Reading passage>
□ □ □ □ □ □ □

Canada’s Jade Hannah and Japan’s Natsumi Sakai bolted to the wall, swimming neck-and-neck into the finish. They touched simultaneously in 27.93 to share the gold and the title. The Americans, Grace Ariola and Regan Smith, were separated by just a hundredth in the race for bronze, but Ariola got her hand to the wall first in 28.11 to Smith’s 28.12. Great Britain teammates Anna Maine and Cassie Wild also battled closely for the 5th spot, with Maine rounding out the top 5 in 28.40 to Wild’s 28.42.


  • WJR: 4:14.00, Sean Grieshop (USA), 2016
  • CR: 4:14.97, Gunnar Bentz (USA), 2013
  • Start list
  1. GOLD: Hugo Gonzalez, ESP, 4:14.65
  2. SILVER: Marton Barta, HUN, 4:15.65
  3. BRONZE: Balazs Hollo, HUN, 4:16.78

Spain’s Hugo Gonzalez established a huge lead early on and swam ahead of Junior World Record pace through the first 300 meters. He wasn’t able to keep up with the pace on the freestyle leg, as the field closed on him, but he was still within a second of the Junior World Record to win it in 4:14.65, setting a new Meet Record in the process. That was a big swim for Gonzalez, taking almost 3 seconds off his former lifetime best 4:17.27 from 2016 European Juniors.

□ □ □ □ □ □ □

Problems to work on>
[1] Write out the race report from "Spain’s Hugo Gonzalez" up to and including "2016 European Juniors.".
[2] According to the race report, what was Hugo Gonzalez's lifetime best before this race?
You won't need the material that comes after this race report.

□ □ □ □ □ □ □

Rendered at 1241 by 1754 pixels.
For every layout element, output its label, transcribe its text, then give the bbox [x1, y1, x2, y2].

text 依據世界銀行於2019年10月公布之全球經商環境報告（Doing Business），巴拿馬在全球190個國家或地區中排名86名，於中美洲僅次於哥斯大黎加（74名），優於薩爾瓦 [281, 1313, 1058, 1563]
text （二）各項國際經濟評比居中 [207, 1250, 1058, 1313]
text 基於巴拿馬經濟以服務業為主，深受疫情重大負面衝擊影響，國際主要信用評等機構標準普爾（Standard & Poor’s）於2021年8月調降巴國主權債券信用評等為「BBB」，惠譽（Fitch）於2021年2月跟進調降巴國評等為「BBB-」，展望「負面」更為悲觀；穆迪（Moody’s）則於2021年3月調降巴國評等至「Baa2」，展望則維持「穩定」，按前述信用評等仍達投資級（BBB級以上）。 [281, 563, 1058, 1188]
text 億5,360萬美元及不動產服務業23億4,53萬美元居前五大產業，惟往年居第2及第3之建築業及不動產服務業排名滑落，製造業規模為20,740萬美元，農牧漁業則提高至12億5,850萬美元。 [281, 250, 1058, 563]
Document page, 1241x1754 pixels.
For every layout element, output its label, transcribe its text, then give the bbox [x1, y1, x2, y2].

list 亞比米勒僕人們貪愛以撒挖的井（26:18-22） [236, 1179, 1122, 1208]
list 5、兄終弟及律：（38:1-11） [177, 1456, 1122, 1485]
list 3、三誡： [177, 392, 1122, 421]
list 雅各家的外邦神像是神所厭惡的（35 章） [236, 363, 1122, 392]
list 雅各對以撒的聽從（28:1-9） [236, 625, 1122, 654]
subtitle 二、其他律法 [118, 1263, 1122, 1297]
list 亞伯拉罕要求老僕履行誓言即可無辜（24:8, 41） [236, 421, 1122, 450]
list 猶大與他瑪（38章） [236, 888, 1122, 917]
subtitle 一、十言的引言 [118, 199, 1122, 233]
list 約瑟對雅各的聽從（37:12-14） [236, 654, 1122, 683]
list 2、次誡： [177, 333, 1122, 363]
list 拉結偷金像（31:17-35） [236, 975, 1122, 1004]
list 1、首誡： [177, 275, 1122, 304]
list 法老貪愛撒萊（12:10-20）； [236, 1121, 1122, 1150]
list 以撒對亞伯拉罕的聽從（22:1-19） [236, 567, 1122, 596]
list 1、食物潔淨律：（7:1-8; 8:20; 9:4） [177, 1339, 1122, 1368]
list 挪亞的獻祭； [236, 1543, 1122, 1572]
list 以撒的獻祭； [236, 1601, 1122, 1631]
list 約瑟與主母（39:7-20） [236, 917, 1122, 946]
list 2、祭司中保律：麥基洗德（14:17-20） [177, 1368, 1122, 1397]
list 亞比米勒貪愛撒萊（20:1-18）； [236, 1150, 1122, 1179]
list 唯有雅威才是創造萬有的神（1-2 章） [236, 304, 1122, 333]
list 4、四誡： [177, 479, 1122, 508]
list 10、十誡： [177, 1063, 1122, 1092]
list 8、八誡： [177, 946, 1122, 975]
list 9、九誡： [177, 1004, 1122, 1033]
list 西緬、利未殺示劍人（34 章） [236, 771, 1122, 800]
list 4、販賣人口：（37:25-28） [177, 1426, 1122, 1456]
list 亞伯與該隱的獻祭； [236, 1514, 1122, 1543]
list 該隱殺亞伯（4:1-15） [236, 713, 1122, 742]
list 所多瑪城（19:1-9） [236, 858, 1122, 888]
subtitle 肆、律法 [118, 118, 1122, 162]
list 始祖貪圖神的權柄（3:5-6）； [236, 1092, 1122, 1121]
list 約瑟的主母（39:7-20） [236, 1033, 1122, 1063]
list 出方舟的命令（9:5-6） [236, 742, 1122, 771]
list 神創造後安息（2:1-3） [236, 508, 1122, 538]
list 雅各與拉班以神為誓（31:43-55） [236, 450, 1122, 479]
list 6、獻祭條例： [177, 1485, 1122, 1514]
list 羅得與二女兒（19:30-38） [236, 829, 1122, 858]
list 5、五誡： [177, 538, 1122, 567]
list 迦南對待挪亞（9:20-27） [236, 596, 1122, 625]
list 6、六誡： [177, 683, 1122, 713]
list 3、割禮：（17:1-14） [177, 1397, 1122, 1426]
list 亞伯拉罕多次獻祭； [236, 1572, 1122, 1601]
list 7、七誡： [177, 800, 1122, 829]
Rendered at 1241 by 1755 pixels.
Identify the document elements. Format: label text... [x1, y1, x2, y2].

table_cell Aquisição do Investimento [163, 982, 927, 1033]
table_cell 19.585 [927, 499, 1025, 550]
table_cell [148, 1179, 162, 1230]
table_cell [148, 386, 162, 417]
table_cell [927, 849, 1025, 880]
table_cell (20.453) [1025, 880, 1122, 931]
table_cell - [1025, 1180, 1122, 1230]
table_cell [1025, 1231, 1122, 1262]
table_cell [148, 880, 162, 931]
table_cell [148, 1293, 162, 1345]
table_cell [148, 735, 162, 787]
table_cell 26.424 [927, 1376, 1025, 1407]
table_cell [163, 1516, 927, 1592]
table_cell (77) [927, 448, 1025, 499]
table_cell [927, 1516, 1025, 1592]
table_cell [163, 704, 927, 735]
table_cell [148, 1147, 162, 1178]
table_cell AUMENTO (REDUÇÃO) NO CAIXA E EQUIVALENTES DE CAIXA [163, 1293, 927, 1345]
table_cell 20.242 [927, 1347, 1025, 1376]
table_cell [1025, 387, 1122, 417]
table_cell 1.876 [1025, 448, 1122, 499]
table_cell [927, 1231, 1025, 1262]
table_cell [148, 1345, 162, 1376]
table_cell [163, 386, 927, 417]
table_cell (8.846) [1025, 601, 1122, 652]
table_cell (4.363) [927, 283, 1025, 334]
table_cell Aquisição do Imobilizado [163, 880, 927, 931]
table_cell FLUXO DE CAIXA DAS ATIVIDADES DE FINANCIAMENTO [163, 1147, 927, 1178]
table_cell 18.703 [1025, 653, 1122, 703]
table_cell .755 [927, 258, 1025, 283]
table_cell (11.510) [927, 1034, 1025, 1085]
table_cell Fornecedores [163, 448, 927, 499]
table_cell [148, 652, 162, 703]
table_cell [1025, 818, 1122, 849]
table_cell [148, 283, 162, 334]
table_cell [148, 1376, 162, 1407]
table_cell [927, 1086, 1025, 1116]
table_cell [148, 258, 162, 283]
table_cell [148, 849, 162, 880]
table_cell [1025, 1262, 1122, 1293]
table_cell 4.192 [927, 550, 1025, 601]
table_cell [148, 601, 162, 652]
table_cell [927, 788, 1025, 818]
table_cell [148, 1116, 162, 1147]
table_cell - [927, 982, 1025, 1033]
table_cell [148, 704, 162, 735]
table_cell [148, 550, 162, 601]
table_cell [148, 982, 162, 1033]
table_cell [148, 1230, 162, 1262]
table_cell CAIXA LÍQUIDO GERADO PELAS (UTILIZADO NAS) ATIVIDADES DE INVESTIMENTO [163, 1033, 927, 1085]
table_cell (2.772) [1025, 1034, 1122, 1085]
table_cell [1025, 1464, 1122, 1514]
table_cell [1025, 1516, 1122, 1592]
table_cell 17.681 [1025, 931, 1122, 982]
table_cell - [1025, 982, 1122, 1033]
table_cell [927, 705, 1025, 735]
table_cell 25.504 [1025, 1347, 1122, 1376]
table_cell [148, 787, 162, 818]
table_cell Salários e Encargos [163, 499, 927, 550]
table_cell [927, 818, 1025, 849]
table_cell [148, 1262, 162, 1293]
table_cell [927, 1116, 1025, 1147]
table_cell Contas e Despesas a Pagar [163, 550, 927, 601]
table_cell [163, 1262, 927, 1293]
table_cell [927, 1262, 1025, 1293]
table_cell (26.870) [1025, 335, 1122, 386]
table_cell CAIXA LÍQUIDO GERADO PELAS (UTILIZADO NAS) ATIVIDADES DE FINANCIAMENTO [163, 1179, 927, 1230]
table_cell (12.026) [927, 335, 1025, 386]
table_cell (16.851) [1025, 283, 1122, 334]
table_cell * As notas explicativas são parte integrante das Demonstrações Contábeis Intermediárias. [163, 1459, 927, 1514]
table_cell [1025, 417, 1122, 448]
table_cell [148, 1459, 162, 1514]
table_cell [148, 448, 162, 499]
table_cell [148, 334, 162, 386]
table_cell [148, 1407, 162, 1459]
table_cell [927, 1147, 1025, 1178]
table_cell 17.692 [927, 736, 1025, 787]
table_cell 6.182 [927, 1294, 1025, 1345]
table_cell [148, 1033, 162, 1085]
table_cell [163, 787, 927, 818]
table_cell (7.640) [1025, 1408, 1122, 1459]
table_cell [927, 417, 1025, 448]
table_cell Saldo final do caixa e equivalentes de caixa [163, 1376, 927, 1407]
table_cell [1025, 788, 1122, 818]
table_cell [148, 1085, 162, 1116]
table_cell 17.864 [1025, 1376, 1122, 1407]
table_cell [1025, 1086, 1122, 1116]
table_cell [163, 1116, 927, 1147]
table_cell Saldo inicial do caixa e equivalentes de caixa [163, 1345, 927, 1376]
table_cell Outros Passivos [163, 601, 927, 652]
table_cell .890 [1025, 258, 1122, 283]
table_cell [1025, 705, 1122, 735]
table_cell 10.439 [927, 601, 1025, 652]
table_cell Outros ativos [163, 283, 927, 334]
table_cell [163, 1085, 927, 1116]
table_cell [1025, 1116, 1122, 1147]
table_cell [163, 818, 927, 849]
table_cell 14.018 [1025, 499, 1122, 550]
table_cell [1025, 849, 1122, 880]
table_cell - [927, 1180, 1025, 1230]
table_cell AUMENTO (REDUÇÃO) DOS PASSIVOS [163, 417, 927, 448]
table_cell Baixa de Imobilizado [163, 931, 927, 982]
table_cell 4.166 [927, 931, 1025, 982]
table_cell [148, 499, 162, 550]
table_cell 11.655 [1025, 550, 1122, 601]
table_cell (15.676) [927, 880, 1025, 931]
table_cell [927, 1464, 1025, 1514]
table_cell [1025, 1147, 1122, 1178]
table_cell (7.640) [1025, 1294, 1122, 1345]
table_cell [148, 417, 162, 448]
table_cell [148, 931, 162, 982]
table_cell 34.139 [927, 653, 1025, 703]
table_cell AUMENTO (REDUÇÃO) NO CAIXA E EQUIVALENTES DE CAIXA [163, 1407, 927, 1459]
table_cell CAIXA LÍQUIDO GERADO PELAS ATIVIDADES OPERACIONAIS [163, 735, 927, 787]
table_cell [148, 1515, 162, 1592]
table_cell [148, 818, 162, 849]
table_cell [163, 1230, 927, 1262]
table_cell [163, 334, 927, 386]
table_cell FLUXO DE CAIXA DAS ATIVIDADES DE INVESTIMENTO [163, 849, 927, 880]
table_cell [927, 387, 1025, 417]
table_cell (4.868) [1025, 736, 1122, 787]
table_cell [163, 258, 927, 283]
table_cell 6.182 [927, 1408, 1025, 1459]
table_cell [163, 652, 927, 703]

□ □ □ □ □ □ □

Final results>
[1]
Spain’s Hugo Gonzalez established a huge lead early on and swam ahead of Junior World Record pace through the first 300 meters. He wasn’t able to keep up with the pace on the freestyle leg, as the field closed on him, but he was still within a second of the Junior World Record to win it in 4:14.65, setting a new Meet Record in the process. That was a big swim for Gonzalez, taking almost 3 seconds off his former lifetime best 4:17.27 from 2016 European Juniors.

[2] 4:17.27, from the 2016 European Juniors.